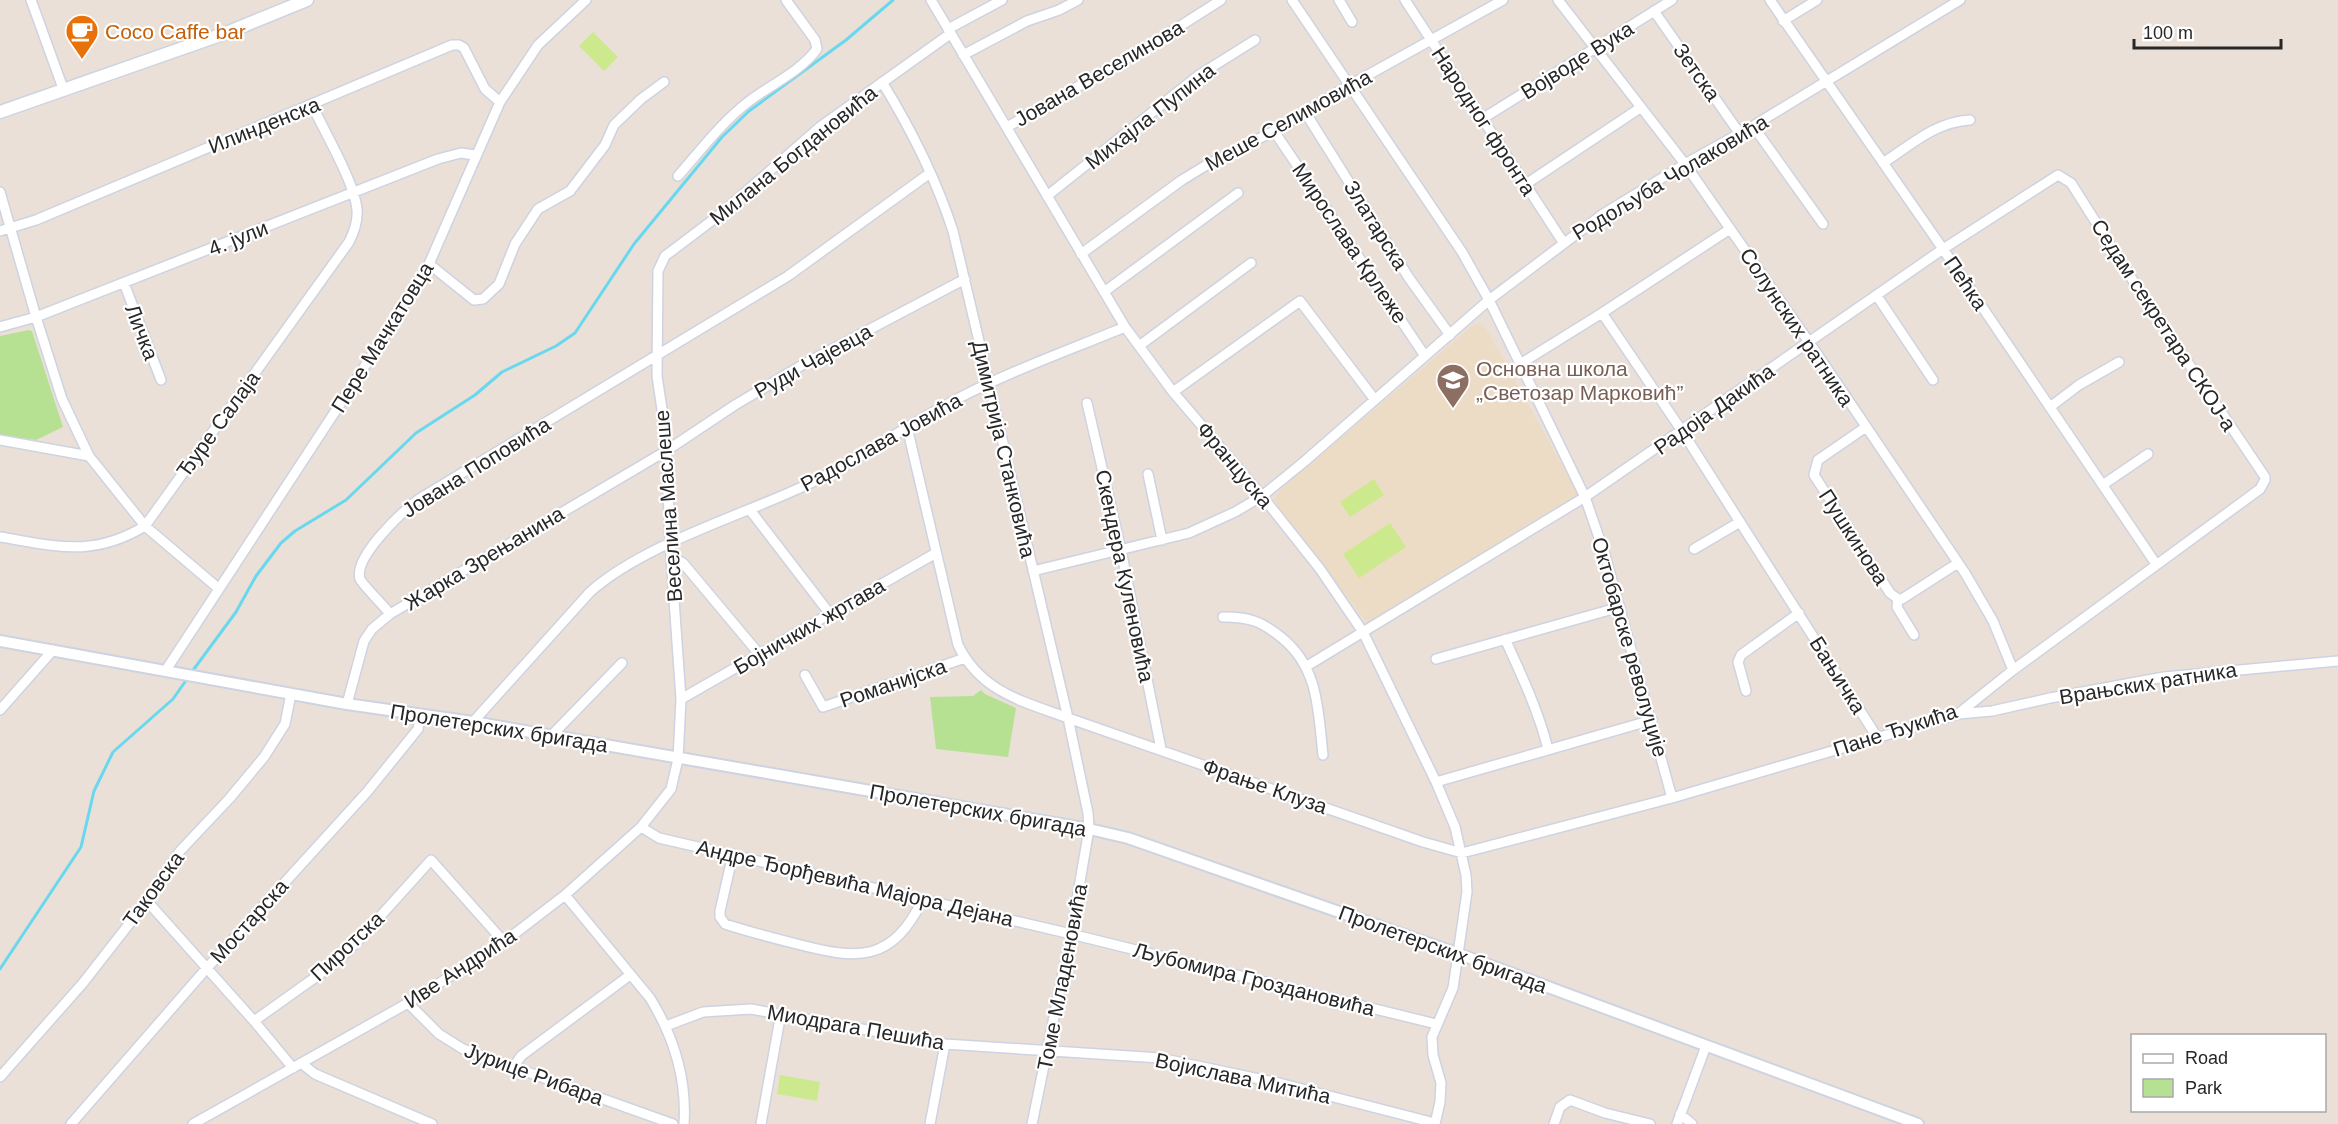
<svg xmlns="http://www.w3.org/2000/svg" width="2338" height="1124" font-family="Helvetica,sans-serif">
<style>
.education{fill:#ecdcc6}
.green{fill:#b6e193}
.pitch{fill:#cce98e}
.lines{fill:none;stroke-linecap:round;stroke-linejoin:round}
.stream{stroke:#69d8ee;stroke-width:3}
.minor-casing{stroke:#cdd3e0;stroke-width:12}
.tertiary-casing{stroke:#cdd3e0;stroke-width:14}
.secondary-casing{stroke:#cdd3e0;stroke-width:15}
.minor{stroke:#fff;stroke-width:9}
.tertiary{stroke:#fff;stroke-width:10}
.secondary{stroke:#fff;stroke-width:12}
.labels{text-anchor:middle;dominant-baseline:central;stroke-width:4.5;stroke-linejoin:round;paint-order:stroke}
.food-label{font-size:21px;fill:#c56008;stroke:#fff;text-anchor:start}
.street-label{font-size:21px;fill:#272727;stroke:#fff}
.education-label{font-size:21px;fill:#785e54;stroke:#fff;text-anchor:start}
</style>
<rect width="100%" height="100%" fill="#eae0d8"/>
<path class="education" d="M1480,323L1486,328L1578,494L1368,624L1277,507L1275,499L1280,490L1472,326Z"/>
<path class="green" d="M29,330L32,331L63,427L36,440L0,435V336Z
M981,690L985,694L1016,708L1008,757L936,749L930,697L973,696Z"/>
<path class="pitch" d="M593,32L618,57L604,71L579,46Z
M1374,479L1384,495L1350,517L1340,502Z
M1390,523L1406,547L1359,578L1343,554Z
M780,1075L820,1082L817,1101L777,1094Z"/>
<g class="lines">
<path class="stream" d="M191,673L236,612L256,576L281,543L295,531L346,500L416,433L475,395L502,372L556,346L575,333L634,244L722,137L749,111L846,40L893,0
M0,969L81,847L94,791L113,752L173,699L187,679"/>
<defs>
<path id="minor" d="M31,0L64,91
M931,0L1125,327L1173,392L1262,496L1320,569L1363,632L1436,782L1455,827L1466,875L1467,892L1453,988L1432,1037L1433,1055L1441,1083L1440,1102L1435,1124
M1292,0L1462,252L1489,300L1585,497L1605,555L1672,798
M1339,0L1352,22
M1405,0L1563,242
M1558,0L1685,164L1809,342L1965,573L1993,621L2013,670
M1770,0L1943,249L2156,564
M1654,11L1740,134
M1783,21L1817,0
M948,29L1002,0
M963,55L1027,21L1059,10L1078,0
M882,82C911,129 936,179 953,231L1068,718L1088,813L1089,829L1071,934L1032,1124
M1305,112L1409,278L1450,335
M1482,119L1672,0
M1753,126L1823,224
M1007,127L1152,44L1221,0
M1274,131L1425,356
M1883,163C1911,145 1935,122 1970,120
M678,176C700,151 721,123 748,102C770,85 800,72 817,49L815,40L786,0
M1526,184L1640,108
M0,192L36,317L62,399L89,456L145,526L218,588
M1047,196L1199,75L1255,40
M0,231L36,220L452,45H459L464,48L485,89L500,102
M1081,254L1182,180L1205,166L1274,131L1350,85L1503,0
M429,264L474,300L483,299L499,284L515,244L538,209L570,191L605,145L614,125L641,99L664,82
M124,283L161,380
M1104,292L1238,193
M1877,296L1933,380
M1602,313L1682,431L1877,737
M0,327L36,317L438,159L461,153L475,155
M1139,346L1251,263
M1520,364L1602,313L1730,229
M1173,392L1300,301L1375,400
M1087,403L1121,550L1161,749
M2050,407L2079,385L2119,362
M907,427L958,645C981,692 1022,701 1068,718L1423,842L1462,853L1672,798L1958,714L2013,670L2260,489L2265,480V477L2137,287L2071,183L2058,175L1943,249L1585,497L1307,666
M1866,427L1818,460L1814,475L1890,593L1898,599H1902L1958,563
M0,440L89,456
M1148,474L1162,540
M2104,484L2148,454
M750,510L830,614
M0,537C56,546 92,558 145,526L349,242C354,232 358,221 357,210C355,183 324,131 312,105
M1694,549L1740,522
M671,557L683,563L760,655
M1033,571L1189,533L1235,512L1262,496L1305,461L1489,300L1603,214L1685,164L1753,126L1960,0
M1898,599L1897,607L1914,635
M390,614C385,607 361,583 360,579C353,557 403,511 419,499L788,276L930,173
M1223,617C1250,617 1261,621 1282,638C1319,668 1318,711 1323,755
M1505,639C1522,676 1538,710 1548,749
M1436,659L1620,607
M166,670L395,320L429,264L500,102L538,45L586,0
M805,675L823,707L965,658
M1746,691L1738,662L1741,655L1799,613
M681,699L936,553
M347,704L364,641L372,629L390,614L666,451L735,405L804,364L965,279
M0,710L53,650
M1958,714L1992,711L2050,698L2164,677L2338,661
M473,722L590,592C643,545 737,517 802,487C849,466 892,435 937,410C996,376 1062,353 1125,327
M551,736L622,663
M1436,782L1652,720
M641,827L659,838L1071,934L1436,1024
M733,854L720,911V917L725,924C749,932 773,938 797,944C858,960 892,963 923,899
M565,895L650,998C674,1037 687,1078 684,1124
M147,901L254,1021L293,1068
M408,1003L439,1034L463,1049L673,1124
M254,1021L334,964L357,942L431,860L504,942
M666,1026L703,1012L751,1009L945,1044L1160,1058L1279,1083L1435,1123
M301,1063L315,1074L432,1124
M513,1068L521,1056L630,975
M0,1077L83,983L147,901L180,851L229,799L264,757L285,724L291,694
M1680,1114L1692,1124
M71,1124L206,969L367,792L418,729L421,714
M193,1124L408,1003L504,942L565,895L641,827L671,789L678,759L681,699L670,543L666,436L657,376L658,271L665,256L718,216L820,127L950,34
M761,1124L781,1013
M930,1124L945,1044
M1554,1124L1560,1107L1570,1100L1605,1113L1650,1124
M1677,1124L1706,1046"/>
<path id="tertiary" d="M0,641L347,704L473,722L1089,829L1128,838L1459,954L1918,1124"/>
<path id="secondary" d="M0,112L226,33L307,0"/>
</defs>
<use href="#minor" class="minor-casing"/>
<use href="#tertiary" class="tertiary-casing"/>
<use href="#secondary" class="secondary-casing"/>
<use href="#minor" class="minor"/>
<use href="#tertiary" class="tertiary"/>
<use href="#secondary" class="secondary"/>
</g>
<defs>
<symbol id="cafe-pin" viewBox="-11 -11 22 30"><path d="M0 17L-7.5 6A9.5 9.5 0 1 1 7.5 6Z" fill="#e8710a" stroke="#fff"/><path d="M-5.5-4.5H6V0H3Q3 3.5 0 3.5H-2.5Q-5.5 3.5-5.5 0ZM3-3.2v2h1.7v-2ZM-6 4.5H4V6H-6Z" fill="#fff"/></symbol>
<symbol id="school-pin" viewBox="-11 -11 22 30"><path d="M0 17L-7.5 6A9.5 9.5 0 1 1 7.5 6Z" fill="#8d6e63" stroke="#fff"/><path d="M0-5L7-2L0 1L-7-2ZM-4 1L0 2.5L4 1V4Q0 6-4 4Z" fill="#fff"/></symbol>
</defs>
<g fill-rule="evenodd">
<use href="#cafe-pin" x="63" y="12" width="38" height="52"/>
<use href="#school-pin" x="1434" y="361" width="38" height="52"/>
</g>
<g class="labels">
<g class="food-label">
<text x="105" y="31">Coco Caffe bar</text>
</g>
<g class="street-label">
<text transform="translate(1577 60) rotate(-32)">Војводе Вука</text>
<text transform="translate(1697 72) rotate(55)">Зетска</text>
<text transform="translate(1099 73) rotate(-30)">Јована Веселинова</text>
<text transform="translate(1150 116) rotate(-38)">Михајла Пупина</text>
<text transform="translate(1288 120) rotate(-29)">Меше Селимовића</text>
<text transform="translate(1484 121) rotate(57)">Народног фронта</text>
<text transform="translate(264 125) rotate(-22)">Илинденска</text>
<text transform="translate(793 155) rotate(-39)">Милана Богдановића</text>
<text transform="translate(1670 177) rotate(-31)">Родољуба Чолаковића</text>
<text transform="translate(1376 225) rotate(58)">Златарска</text>
<text transform="translate(238 238) rotate(-22)">4. јули</text>
<text transform="translate(1350 243) rotate(56)">Мирослава Крлеже</text>
<text transform="translate(1966 283) rotate(56)">Пећка</text>
<text transform="translate(2164 325) rotate(57)">Седам секретара СКОЈ-а</text>
<text transform="translate(1797 327) rotate(56)">Солунских ратника</text>
<text transform="translate(142 332) rotate(69)">Личка</text>
<text transform="translate(382 337) rotate(-58)">Пере Мачкатовца</text>
<text transform="translate(813 361) rotate(-29)">Руди Чајевца</text>
<text transform="translate(1714 409) rotate(-35)">Радоја Дакића</text>
<text transform="translate(218 424) rotate(-54)">Ђуре Салаја</text>
<text transform="translate(881 442) rotate(-29)">Радослава Јовића</text>
<text transform="translate(1004 449) rotate(77)">Димитрија Станковића</text>
<text transform="translate(1235 465) rotate(50)">Француска</text>
<text transform="translate(476 467) rotate(-32)">Јована Поповића</text>
<text transform="translate(668 506) rotate(-94)">Веселина Маслеше</text>
<text transform="translate(1854 537) rotate(57)">Пушкинова</text>
<text transform="translate(484 558) rotate(-31)">Жарка Зрењанина</text>
<text transform="translate(1125 576) rotate(78)">Скендера Куленовића</text>
<text transform="translate(809 626) rotate(-30)">Бојничких жртава</text>
<text transform="translate(1630 647) rotate(74)">Октобарске револуције</text>
<text transform="translate(1838 675) rotate(58)">Бањичка</text>
<text transform="translate(893 683) rotate(-19)">Романијска</text>
<text transform="translate(2148 683) rotate(-9)">Врањских ратника</text>
<text transform="translate(499 728) rotate(9)">Пролетерских бригада</text>
<text transform="translate(1895 730) rotate(-18)">Пане Ђукића</text>
<text transform="translate(1265 786) rotate(19)">Фрање Клуза</text>
<text transform="translate(978 810) rotate(10)">Пролетерских бригада</text>
<text transform="translate(855 883) rotate(13)">Андре Ђорђевића Мајора Дејана</text>
<text transform="translate(153 889) rotate(-54)">Таковска</text>
<text transform="translate(249 921) rotate(-48)">Мостарска</text>
<text transform="translate(347 946) rotate(-43)">Пиротска</text>
<text transform="translate(1443 949) rotate(20)">Пролетерских бригада</text>
<text transform="translate(460 968) rotate(-33)">Иве Андрића</text>
<text transform="translate(1062 977) rotate(-79)">Томе Младеновића</text>
<text transform="translate(1254 979) rotate(14)">Љубомира Гроздановића</text>
<text transform="translate(856 1027) rotate(10)">Миодрага Пешића</text>
<text transform="translate(534 1074) rotate(20)">Јурице Рибара</text>
<text transform="translate(1243 1078) rotate(12)">Војислава Митића</text>
</g>
<g class="education-label">
<text x="1476" y="368">Основна школа<tspan x="1476" dy="24">„Светозар Марковић”</tspan></text>
</g>
</g>
<rect x="2131" y="1034" width="195" height="78" fill="#ffffff" stroke="#a9a9a9" stroke-width="1.5"/>
<rect x="2143" y="1054" width="30" height="9" fill="#ffffff" stroke="#a9a9a9" stroke-width="1.5"/>
<text x="2185" y="1064" font-size="18" fill="#272727">Road</text>
<rect x="2143" y="1079" width="30" height="18" fill="#b6e193" stroke="#a9a9a9" stroke-width="1.5"/>
<text x="2185" y="1094" font-size="18" fill="#272727">Park</text>
<path d="M2134 39v9h147v-9" fill="none" stroke="#272727" stroke-width="3"/>
<text x="2143" y="39" font-size="18" fill="#272727" stroke="#ffffff" stroke-width="4.5" paint-order="stroke">100 m</text>
</svg>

Activity
Within the data above, filter for lines containing the word "Јована" and copy each one.

Written answer
<text transform="translate(1099 73) rotate(-30)">Јована Веселинова</text>
<text transform="translate(476 467) rotate(-32)">Јована Поповића</text>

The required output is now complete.